§ **What the exercise asks**
Please copy every line with the string "Highway" from the entries below.

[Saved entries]
======

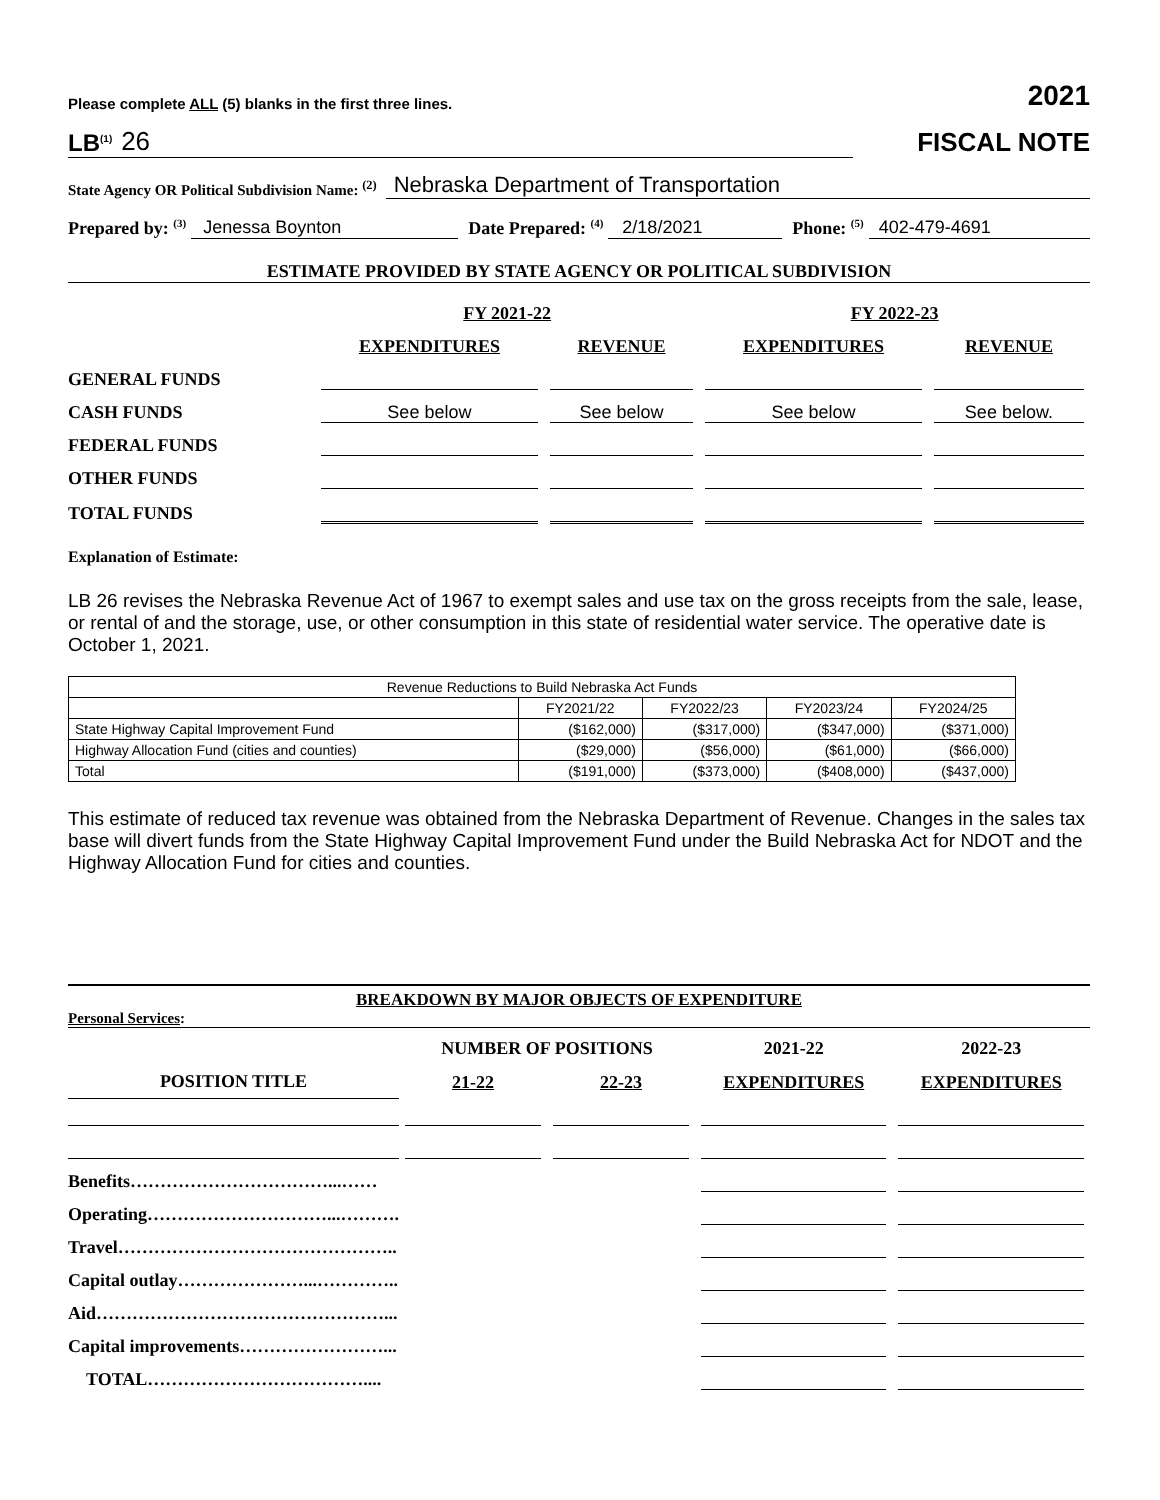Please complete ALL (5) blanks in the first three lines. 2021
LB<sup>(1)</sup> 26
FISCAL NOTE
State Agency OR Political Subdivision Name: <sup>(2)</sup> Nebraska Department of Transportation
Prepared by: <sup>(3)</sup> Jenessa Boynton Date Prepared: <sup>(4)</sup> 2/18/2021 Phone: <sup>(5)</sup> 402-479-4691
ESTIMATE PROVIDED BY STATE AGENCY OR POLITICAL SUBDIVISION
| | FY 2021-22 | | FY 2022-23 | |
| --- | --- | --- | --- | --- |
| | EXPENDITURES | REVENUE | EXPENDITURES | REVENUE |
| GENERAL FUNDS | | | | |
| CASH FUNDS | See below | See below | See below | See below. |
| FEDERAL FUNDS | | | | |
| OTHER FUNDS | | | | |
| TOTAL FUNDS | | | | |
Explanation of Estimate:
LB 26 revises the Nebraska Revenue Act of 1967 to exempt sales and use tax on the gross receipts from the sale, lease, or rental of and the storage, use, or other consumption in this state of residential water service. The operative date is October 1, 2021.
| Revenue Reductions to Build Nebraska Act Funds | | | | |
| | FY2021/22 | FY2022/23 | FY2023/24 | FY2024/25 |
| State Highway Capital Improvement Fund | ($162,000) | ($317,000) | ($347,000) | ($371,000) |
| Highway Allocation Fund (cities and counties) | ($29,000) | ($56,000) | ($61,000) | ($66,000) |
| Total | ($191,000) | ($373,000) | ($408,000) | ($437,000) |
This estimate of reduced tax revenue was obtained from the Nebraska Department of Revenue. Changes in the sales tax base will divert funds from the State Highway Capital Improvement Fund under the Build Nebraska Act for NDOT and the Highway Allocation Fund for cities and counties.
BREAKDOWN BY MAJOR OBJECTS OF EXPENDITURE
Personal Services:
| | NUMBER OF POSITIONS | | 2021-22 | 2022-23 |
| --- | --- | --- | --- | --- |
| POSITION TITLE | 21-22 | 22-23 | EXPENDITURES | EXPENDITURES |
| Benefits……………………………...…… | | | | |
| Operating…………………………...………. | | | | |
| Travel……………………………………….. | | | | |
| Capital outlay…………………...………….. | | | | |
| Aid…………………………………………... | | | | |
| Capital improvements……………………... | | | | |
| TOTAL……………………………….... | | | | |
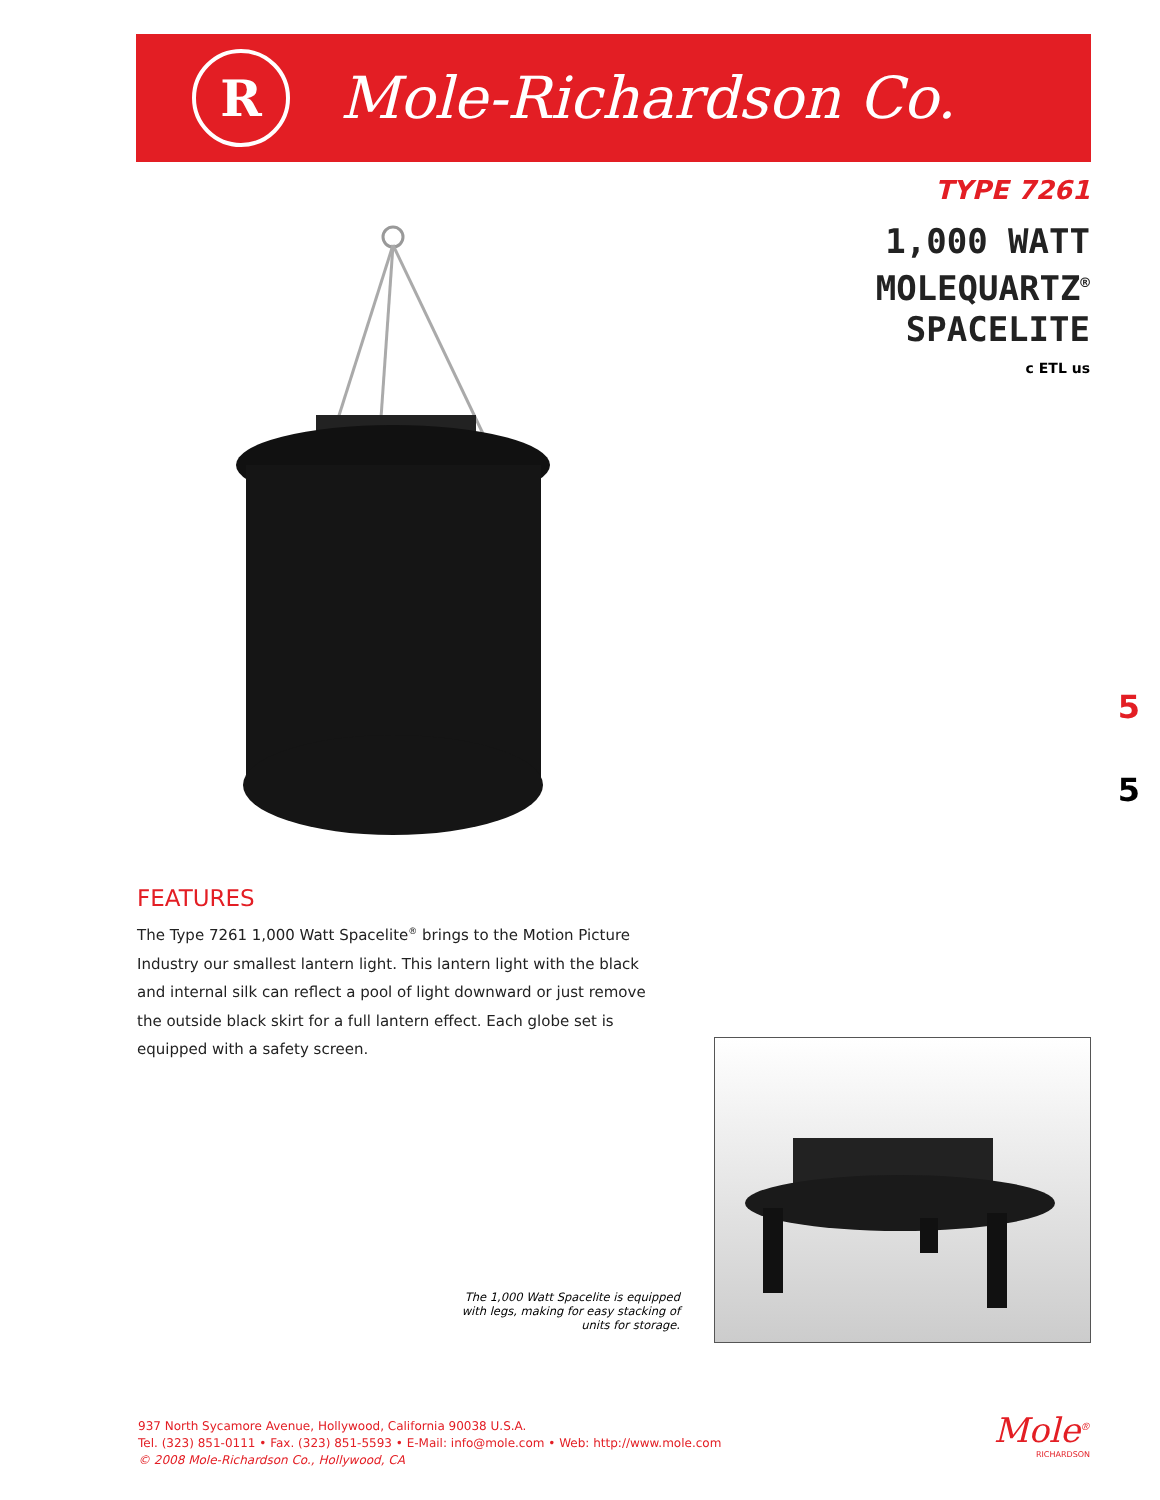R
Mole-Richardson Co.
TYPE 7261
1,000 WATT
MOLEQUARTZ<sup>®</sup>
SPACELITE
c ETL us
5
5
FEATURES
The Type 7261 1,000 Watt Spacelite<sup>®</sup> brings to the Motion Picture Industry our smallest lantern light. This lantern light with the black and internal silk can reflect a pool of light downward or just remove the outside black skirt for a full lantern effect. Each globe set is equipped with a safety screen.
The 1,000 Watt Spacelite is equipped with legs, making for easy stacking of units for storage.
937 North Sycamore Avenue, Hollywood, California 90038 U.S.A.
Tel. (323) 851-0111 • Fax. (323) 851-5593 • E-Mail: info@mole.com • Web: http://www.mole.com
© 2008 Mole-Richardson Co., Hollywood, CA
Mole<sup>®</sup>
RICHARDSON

======

§ **Solution to the problem**
| State Highway Capital Improvement Fund | ($162,000) | ($317,000) | ($347,000) | ($371,000) |
| Highway Allocation Fund (cities and counties) | ($29,000) | ($56,000) | ($61,000) | ($66,000) |
This estimate of reduced tax revenue was obtained from the Nebraska Department of Revenue. Changes in the sales tax base will divert funds from the State Highway Capital Improvement Fund under the Build Nebraska Act for NDOT and the Highway Allocation Fund for cities and counties.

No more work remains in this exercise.